After six months after start a pre-decision was taken regarding possible concepts and working conditions of the waste heat recovery system. Once the heat recovery and heat rejection systems were defined a detailed numerical simulation model in a 1D-environment of the waste heat recovery system was modelled to evaluate the system performance for steady-state and transient conditions. When the system was defined, components and control strategies were developed in work package two. The components were first tested separately before being installed as a whole waste heat recovery system on an engine test bench.
The choice of the expansion device was considered very important for efficient power recuperation and transmission and depends mainly on the working fluid, system architecture and cycle conditions.
The development work within the partners of this project was then focused on the integration and adaptation to the cycle and engine as well as validation of the component. The heat exchanger technical specifications were made by the project partners. Depending on the architecture of the cycle it was planned to work together with the most experienced suppliers for the specific component development.
Further development concerning integration and validation were done by the project partners.

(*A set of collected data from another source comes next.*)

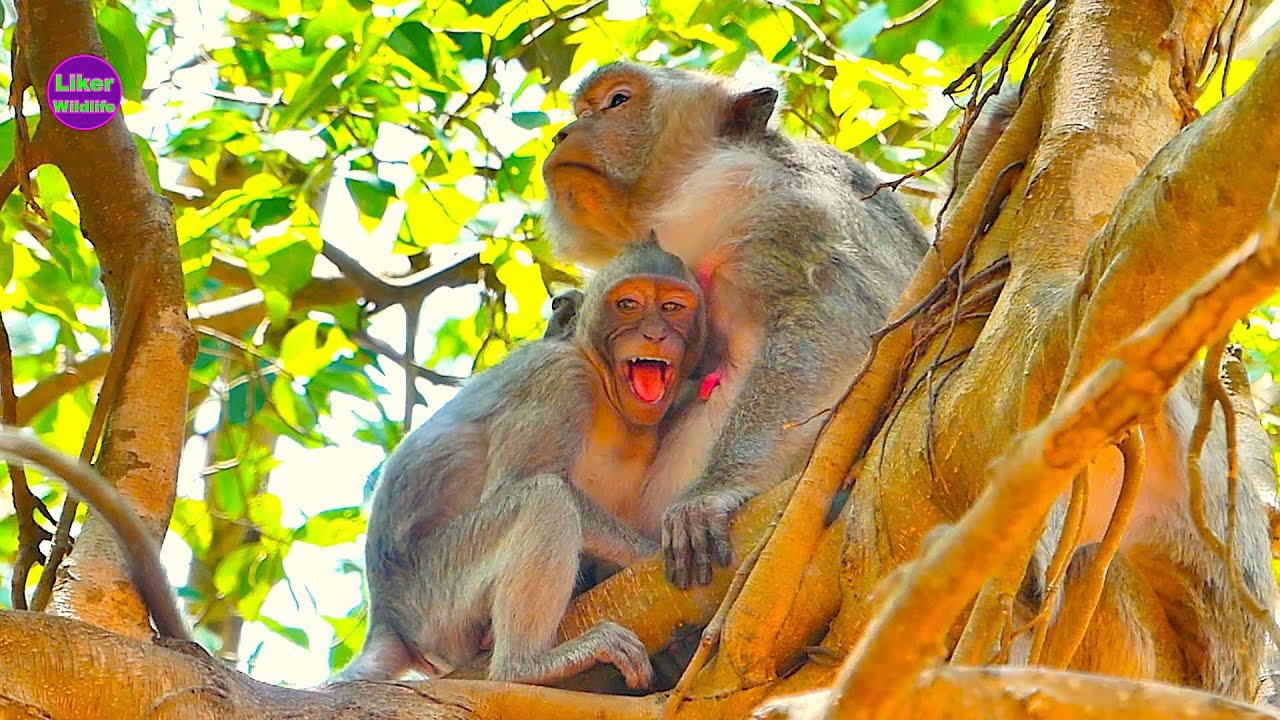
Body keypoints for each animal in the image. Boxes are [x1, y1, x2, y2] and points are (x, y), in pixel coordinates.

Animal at [335, 235, 706, 689]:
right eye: (629, 304)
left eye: (672, 307)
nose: (654, 334)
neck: (601, 380)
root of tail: (387, 619)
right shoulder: (557, 378)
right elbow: (519, 482)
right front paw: (651, 551)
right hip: (435, 595)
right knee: (542, 498)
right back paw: (526, 665)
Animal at [542, 62, 930, 589]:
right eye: (580, 111)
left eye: (617, 101)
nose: (562, 134)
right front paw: (568, 313)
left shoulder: (791, 208)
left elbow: (840, 317)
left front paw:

Therefore the WP1 was fully devoted to the system specification and target performance definition and the WP2 was focused on the system component development and prototyping.

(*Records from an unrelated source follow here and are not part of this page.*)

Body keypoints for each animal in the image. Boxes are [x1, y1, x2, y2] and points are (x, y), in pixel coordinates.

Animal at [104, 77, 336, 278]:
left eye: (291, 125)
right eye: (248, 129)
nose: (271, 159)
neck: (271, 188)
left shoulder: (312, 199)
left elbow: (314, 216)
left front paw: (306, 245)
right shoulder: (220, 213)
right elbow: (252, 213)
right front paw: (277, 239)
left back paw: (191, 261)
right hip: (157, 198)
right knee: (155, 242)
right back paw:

In WP3 a first engine test bench installation was used for the optimisation of the control strategy and the optimisation of the system working conditions on steady state working points. In a second step the system was installed on an engine test cell that represents realistic engine environment conditions. Here the system was tested on engine test cycles before being installed on a vehicle.
An on-board unit was planned to be realized and experimentally tested in the WP4, the activity includes the NoWaste system on board installation and its functionality and performance analysis and validation.

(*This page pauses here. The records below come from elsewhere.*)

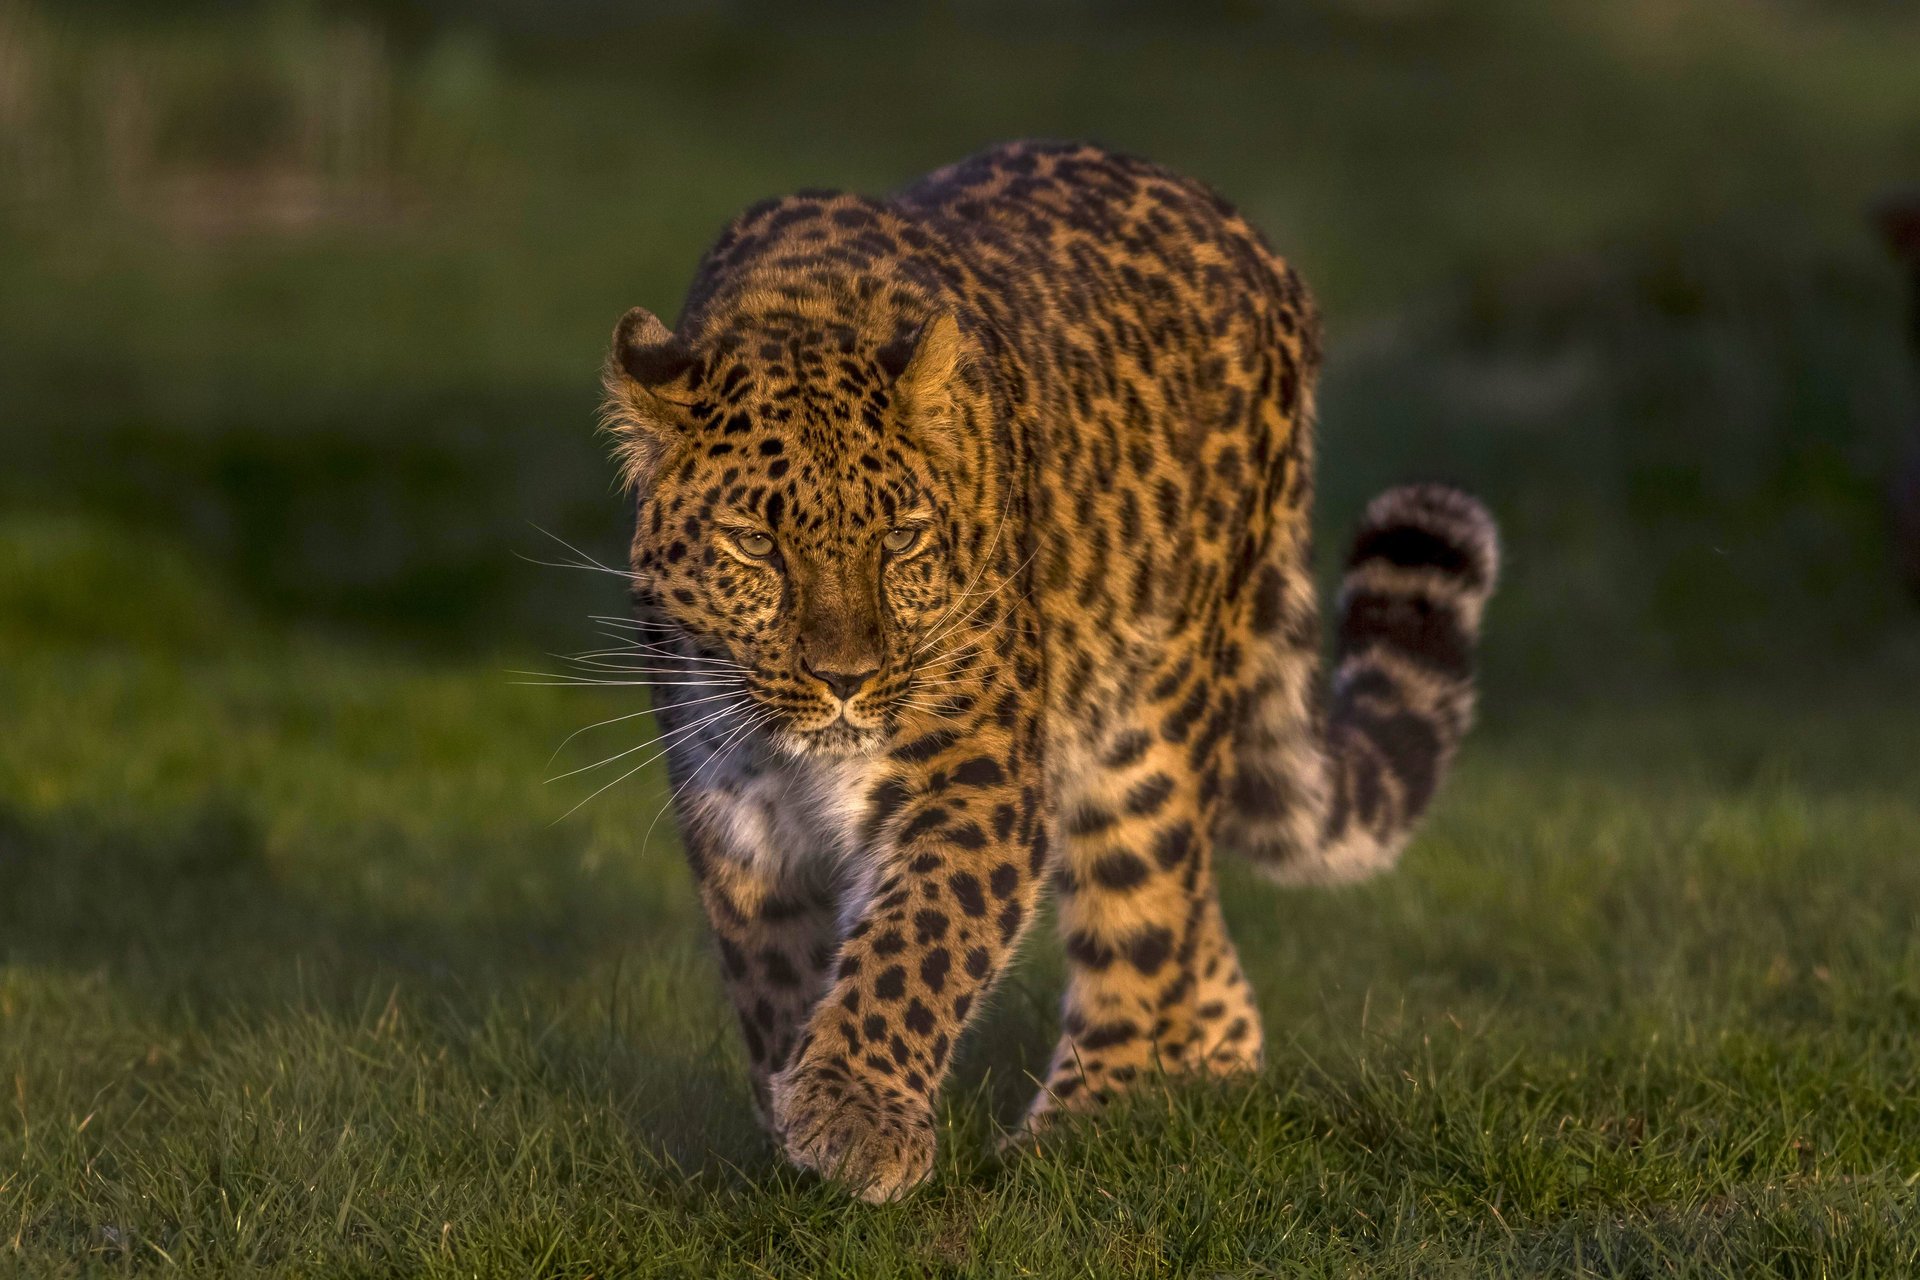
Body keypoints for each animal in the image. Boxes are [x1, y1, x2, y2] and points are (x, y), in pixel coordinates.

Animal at [596, 140, 1499, 1201]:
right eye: (753, 545)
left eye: (900, 540)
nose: (846, 679)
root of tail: (1262, 251)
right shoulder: (737, 812)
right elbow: (774, 977)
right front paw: (793, 1117)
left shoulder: (973, 773)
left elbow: (916, 941)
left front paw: (854, 1115)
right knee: (1203, 945)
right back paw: (1213, 1081)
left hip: (1147, 727)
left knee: (1147, 928)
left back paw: (1077, 1137)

To promote the results exploitation and to ease the NoWaste system industrialisation complete work package (WP5)was devoted to the system cost estimation and technology feasibility evaluation. The WP were intended to be run along all the project duration so to drive the development and the technical decision so to achieve acceptable system cost assuring that the results could be rapidly industrially exploited. Finally the WP6 was concerned with dissemination and exploitation, and will ensure that the results of the project are known to and used by a wide audience.

Potential Impact:
The main achievements of the No Waste Project can be summarized as:
• a relevant improvement in respect of the understanding of the system design and its integration on a heavy duty vehicle application;
• an increased motivation of the components’ suppliers in the investment on specific component development;
• an increased motivation of the OEM involved in the project, but also other ones for internal investment on ORC developments;
• a new synergy of the OEM working on this topic that has driven the suppliers to increase their effort in the development of new and specific components;
• a demonstrated energy saving realized on the considered applications through a waste heat recovery system based on the ORC technology.
Exploitation will ensure that the results of the NoWaste project are known to and used by a wide audience. This process is a key for the success of the project. Therefore one of the main exploitation principles will be to publish the project results.These papers must be aligning with the business requirements of each partner of the consortium.